6. The method of claim 2 wherein the planarization process comprises:

a first planarization process that forms a substantially planar top surface between the conductive material in the alignment mark opening and the barrier liner; and

a second planarization process that recesses the top surface of the conductive material in the alignment mark opening with respect to the dielectric layer, wherein the barrier liner remains on the dielectric layer.

7. The method of claim 1 further comprising forming a first electrode layer over the dielectric layer, wherein a topography of the dielectric layer and the alignment mark in the dielectric layer is transferred to the first electrode layer.

8. The method of claim 7 wherein the first electrode layer and the barrier liner comprise the same material.

9. The method of claim 8 wherein the first electrode layer and the barrier liner comprise Ti, TiN, Ta, TaN, or a combination thereof.

10. The method of claim 7 comprising:

forming various layers of a memory stack over the first electrode layer, wherein the topography of the alignment mark in the dielectric layer is transferred to surfaces of the various layers of the memory stack; and

patterning the various layers of the memory stack to form a memory element using the alignment mark.

11. The method of claim 1 wherein the top surface of the conductive material in the alignment mark opening is recessed with respect to the top surface of the dielectric layer to form a step height of about 20 nm to 30 nm.

12. The method of claim 1 wherein the alignment mark is formed above a metal line in the device.

13. The method of claim 1 wherein the dielectric layer comprises one or more via plugs.

14. The method of claim 1 comprising forming a dielectric liner over the substrate and forming the dielectric layer over the dielectric liner, wherein the alignment mark opening extends through the dielectric liner.

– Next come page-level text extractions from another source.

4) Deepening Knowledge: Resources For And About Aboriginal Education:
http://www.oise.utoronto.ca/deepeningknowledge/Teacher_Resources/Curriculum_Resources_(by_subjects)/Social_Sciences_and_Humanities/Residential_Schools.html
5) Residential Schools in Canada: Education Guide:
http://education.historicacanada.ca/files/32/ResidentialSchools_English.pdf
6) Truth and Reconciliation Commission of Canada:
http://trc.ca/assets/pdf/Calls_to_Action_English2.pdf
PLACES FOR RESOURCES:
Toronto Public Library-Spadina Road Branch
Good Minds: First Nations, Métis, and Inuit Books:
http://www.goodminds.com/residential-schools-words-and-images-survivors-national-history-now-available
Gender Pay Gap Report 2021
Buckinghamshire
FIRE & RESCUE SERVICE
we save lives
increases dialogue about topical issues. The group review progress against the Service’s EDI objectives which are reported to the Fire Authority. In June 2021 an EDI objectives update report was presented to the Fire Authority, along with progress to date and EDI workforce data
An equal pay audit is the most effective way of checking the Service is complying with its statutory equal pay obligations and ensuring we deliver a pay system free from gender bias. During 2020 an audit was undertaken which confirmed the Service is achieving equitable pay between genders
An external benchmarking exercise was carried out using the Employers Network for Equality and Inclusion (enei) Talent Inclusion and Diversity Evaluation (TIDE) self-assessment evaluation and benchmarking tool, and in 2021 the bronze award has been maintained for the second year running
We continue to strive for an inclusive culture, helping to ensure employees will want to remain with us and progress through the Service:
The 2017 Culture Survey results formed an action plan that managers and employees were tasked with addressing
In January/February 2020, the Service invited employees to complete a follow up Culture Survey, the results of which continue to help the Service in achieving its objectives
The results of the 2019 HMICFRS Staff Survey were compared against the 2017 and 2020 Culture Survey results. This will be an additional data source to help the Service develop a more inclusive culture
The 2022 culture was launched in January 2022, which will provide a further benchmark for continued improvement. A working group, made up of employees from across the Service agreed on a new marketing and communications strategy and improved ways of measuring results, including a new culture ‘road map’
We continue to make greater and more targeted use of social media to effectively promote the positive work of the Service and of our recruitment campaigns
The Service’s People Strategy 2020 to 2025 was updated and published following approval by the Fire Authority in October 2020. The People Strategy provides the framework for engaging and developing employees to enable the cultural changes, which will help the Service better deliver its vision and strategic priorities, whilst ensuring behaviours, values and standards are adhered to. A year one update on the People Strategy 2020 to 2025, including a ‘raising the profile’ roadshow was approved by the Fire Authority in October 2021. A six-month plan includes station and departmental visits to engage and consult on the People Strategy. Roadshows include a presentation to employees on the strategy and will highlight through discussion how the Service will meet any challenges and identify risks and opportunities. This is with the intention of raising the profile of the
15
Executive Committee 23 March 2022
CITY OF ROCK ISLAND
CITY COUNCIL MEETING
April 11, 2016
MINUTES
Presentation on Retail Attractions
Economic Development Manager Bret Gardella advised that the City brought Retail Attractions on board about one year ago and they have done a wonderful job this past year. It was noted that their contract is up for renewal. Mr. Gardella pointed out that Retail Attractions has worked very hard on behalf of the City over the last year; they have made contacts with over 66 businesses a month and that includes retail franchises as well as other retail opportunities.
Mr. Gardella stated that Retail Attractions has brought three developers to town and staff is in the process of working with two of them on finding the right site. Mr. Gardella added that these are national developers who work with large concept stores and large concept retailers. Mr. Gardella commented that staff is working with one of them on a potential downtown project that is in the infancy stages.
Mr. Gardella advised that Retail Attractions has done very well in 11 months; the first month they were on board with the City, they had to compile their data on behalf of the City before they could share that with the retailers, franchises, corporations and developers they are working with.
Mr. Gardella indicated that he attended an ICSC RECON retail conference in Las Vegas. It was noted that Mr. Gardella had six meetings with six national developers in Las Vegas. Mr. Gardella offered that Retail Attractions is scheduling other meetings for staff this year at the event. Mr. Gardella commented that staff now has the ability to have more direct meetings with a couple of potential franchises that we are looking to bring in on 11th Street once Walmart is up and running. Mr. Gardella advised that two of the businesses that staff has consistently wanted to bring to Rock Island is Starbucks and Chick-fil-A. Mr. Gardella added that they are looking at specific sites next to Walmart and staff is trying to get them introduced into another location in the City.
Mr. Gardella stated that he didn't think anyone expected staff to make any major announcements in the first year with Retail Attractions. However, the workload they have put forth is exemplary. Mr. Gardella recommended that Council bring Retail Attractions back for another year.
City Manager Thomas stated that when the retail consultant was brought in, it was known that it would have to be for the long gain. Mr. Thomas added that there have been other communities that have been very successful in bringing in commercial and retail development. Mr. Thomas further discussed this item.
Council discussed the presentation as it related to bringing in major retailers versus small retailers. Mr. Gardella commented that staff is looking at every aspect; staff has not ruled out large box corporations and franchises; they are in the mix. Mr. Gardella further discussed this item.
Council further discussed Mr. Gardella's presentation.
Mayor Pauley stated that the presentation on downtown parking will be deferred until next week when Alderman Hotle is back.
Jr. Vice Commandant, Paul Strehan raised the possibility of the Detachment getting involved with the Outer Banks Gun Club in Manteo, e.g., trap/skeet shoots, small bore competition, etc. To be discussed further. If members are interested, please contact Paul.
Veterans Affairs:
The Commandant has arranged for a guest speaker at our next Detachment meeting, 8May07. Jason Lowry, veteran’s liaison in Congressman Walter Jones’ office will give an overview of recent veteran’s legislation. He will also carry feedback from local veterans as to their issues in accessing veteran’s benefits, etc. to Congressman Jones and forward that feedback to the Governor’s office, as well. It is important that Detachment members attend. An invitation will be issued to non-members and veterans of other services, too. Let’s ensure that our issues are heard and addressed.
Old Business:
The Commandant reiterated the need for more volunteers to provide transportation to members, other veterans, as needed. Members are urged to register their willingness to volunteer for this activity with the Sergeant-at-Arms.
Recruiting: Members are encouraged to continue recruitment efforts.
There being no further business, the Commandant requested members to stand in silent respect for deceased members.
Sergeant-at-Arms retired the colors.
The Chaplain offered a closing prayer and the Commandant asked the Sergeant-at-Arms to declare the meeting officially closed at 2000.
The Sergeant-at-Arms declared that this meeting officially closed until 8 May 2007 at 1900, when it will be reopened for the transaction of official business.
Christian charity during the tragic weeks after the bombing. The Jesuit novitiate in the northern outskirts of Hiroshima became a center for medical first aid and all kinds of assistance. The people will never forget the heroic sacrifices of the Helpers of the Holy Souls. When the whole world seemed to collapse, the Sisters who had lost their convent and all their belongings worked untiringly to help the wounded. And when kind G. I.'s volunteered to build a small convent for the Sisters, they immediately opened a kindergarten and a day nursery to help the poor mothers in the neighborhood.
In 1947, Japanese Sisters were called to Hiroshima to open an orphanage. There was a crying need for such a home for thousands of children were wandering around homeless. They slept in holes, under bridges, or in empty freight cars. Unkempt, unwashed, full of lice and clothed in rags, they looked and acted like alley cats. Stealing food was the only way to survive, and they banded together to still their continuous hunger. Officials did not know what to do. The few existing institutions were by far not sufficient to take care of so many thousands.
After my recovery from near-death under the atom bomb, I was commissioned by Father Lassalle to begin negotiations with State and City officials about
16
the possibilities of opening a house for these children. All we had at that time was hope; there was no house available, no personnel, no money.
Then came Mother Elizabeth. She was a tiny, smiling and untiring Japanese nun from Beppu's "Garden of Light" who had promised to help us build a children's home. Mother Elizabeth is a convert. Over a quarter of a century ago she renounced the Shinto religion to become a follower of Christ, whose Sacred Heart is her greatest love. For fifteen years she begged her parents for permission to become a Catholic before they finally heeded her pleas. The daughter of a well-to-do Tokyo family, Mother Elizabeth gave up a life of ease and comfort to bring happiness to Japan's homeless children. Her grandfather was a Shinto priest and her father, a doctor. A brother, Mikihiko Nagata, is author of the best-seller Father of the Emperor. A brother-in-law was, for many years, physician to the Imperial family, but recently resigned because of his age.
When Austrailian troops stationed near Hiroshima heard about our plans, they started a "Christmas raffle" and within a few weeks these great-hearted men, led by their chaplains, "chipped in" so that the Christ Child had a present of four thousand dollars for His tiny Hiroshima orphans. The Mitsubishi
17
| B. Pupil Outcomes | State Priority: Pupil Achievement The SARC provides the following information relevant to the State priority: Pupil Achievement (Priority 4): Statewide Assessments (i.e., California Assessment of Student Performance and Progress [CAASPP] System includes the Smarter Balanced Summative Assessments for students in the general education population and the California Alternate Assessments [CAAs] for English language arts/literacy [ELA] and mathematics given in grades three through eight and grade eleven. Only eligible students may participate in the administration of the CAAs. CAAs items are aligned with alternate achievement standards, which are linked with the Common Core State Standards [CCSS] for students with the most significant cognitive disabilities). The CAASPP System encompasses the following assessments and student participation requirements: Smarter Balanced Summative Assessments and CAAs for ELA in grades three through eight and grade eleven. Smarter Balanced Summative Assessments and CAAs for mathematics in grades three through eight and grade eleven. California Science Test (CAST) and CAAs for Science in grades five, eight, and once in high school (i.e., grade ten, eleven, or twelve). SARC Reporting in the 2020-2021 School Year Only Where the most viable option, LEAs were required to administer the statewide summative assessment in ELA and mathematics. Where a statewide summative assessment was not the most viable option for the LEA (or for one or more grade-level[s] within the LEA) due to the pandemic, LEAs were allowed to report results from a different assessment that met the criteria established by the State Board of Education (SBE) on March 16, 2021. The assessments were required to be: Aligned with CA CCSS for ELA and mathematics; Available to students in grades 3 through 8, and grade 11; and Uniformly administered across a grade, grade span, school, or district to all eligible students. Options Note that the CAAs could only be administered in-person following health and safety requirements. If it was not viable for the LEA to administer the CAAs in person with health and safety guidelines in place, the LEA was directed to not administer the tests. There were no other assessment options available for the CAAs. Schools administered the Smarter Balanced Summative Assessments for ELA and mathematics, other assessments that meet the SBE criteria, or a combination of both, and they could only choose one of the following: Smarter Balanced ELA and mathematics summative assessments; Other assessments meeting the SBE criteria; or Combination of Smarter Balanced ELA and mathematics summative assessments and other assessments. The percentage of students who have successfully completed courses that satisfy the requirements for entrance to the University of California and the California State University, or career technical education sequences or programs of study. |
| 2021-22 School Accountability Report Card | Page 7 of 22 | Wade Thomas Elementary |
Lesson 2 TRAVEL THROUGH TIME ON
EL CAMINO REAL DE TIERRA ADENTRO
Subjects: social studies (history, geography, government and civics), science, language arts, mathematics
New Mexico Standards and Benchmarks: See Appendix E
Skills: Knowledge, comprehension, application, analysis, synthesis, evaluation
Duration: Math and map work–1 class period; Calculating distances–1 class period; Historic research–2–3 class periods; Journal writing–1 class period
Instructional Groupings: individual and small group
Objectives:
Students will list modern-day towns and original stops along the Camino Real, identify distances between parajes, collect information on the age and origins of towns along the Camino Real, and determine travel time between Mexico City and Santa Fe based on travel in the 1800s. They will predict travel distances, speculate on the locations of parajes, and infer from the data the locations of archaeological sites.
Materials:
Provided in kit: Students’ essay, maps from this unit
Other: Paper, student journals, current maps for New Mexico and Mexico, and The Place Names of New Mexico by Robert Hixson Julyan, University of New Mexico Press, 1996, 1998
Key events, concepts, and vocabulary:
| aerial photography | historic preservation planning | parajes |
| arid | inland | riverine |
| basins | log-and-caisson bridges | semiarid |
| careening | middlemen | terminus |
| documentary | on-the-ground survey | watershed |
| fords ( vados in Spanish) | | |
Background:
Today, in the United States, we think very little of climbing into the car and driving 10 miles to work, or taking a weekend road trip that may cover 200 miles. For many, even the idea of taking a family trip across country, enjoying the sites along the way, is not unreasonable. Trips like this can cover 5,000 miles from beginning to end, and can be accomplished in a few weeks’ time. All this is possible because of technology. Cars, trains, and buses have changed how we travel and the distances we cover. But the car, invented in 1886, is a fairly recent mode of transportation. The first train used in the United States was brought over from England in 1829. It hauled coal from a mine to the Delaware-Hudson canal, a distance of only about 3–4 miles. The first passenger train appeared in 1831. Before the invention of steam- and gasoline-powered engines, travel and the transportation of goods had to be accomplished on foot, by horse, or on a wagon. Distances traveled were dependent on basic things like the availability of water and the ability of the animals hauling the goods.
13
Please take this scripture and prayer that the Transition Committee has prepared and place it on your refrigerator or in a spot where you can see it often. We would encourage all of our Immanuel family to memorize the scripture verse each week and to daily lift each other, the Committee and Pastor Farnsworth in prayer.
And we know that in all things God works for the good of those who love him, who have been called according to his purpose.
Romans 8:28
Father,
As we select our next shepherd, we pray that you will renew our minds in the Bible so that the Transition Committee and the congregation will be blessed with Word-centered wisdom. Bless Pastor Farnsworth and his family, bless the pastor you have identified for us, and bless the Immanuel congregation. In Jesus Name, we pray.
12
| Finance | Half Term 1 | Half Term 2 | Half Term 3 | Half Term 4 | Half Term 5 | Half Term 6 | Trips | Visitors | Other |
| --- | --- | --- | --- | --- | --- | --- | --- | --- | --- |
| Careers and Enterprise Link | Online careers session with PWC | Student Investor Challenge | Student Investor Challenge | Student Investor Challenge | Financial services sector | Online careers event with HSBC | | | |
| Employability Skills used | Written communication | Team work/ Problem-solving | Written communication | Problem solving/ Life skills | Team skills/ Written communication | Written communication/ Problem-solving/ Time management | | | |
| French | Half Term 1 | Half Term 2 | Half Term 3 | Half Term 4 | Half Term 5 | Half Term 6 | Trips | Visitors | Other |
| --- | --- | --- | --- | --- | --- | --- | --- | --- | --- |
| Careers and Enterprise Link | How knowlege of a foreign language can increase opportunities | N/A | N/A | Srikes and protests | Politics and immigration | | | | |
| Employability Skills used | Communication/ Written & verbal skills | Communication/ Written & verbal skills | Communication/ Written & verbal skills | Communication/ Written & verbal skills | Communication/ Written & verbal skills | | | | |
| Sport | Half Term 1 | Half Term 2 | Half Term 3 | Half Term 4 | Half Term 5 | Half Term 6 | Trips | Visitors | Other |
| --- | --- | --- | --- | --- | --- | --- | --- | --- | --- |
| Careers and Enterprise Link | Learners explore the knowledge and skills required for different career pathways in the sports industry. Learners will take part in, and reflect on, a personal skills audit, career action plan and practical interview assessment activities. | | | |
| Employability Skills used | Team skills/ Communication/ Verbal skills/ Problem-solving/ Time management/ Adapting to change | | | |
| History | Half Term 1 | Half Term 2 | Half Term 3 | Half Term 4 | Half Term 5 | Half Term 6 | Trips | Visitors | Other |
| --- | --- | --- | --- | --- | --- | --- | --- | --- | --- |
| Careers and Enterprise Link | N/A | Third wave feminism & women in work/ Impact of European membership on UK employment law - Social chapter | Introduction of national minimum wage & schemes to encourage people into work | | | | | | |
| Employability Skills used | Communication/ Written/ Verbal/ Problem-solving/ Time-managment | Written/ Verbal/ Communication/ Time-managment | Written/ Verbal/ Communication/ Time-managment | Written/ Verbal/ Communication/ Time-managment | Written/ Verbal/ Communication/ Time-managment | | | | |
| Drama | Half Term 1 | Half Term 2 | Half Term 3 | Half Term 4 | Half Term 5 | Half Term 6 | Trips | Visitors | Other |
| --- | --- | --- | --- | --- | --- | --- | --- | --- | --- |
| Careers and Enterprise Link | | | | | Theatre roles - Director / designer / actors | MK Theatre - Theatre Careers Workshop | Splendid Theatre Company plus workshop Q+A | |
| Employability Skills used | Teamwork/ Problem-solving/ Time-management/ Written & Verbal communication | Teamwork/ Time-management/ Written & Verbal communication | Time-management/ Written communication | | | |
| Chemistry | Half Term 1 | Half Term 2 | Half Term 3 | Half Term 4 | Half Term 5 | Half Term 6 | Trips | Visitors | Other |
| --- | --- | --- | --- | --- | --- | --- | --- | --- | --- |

15. A method of forming a device comprising:

providing a substrate;

forming a dielectric layer over the substrate;

forming an alignment mark opening in the dielectric layer which extends through the dielectric layer;

depositing a conductive layer over the dielectric layer;

performing a planarization process, wherein the planarization process removes excess conductive material on the dielectric layer and recesses a top surface of the conductive material in the alignment mark opening with respect to the dielectric layer, forming an alignment mark of the device; and

forming a first electrode layer over the dielectric layer, wherein a topography of the dielectric layer and the alignment mark in the dielectric layer is transferred to the first electrode layer.

16. The method of claim 15 comprising forming a barrier liner over the dielectric layer, wherein the barrier liner lines a top surface of the dielectric layer and the alignment mark opening.

17. The method of claim 16 wherein the planarization process comprises:

a first planarization process that forms a substantially planar top surface between the conductive material in the alignment mark opening and the barrier liner; and

a second planarization process that recesses the top surface of the conductive material in the alignment mark opening with respect to the dielectric layer, wherein the barrier liner remains on the dielectric layer.

18. The method of claim 15 wherein the planarization process comprises:

a first planarization process that forms a substantially planar top surface between the conductive material in the alignment mark opening and the dielectric layer; and

a second planarization process that recesses the top surface of the conductive material in the alignment mark opening with respect to the dielectric layer.

19. A wafer comprising:

a wafer substrate;

a dielectric layer disposed over the substrate;

an alignment mark disposed in the dielectric layer, wherein the alignment mark is recessed with a step height from a top surface of the dielectric layer.

20. The wafer of claim 19 wherein the alignment mark is formed of a conductive material and a barrier material.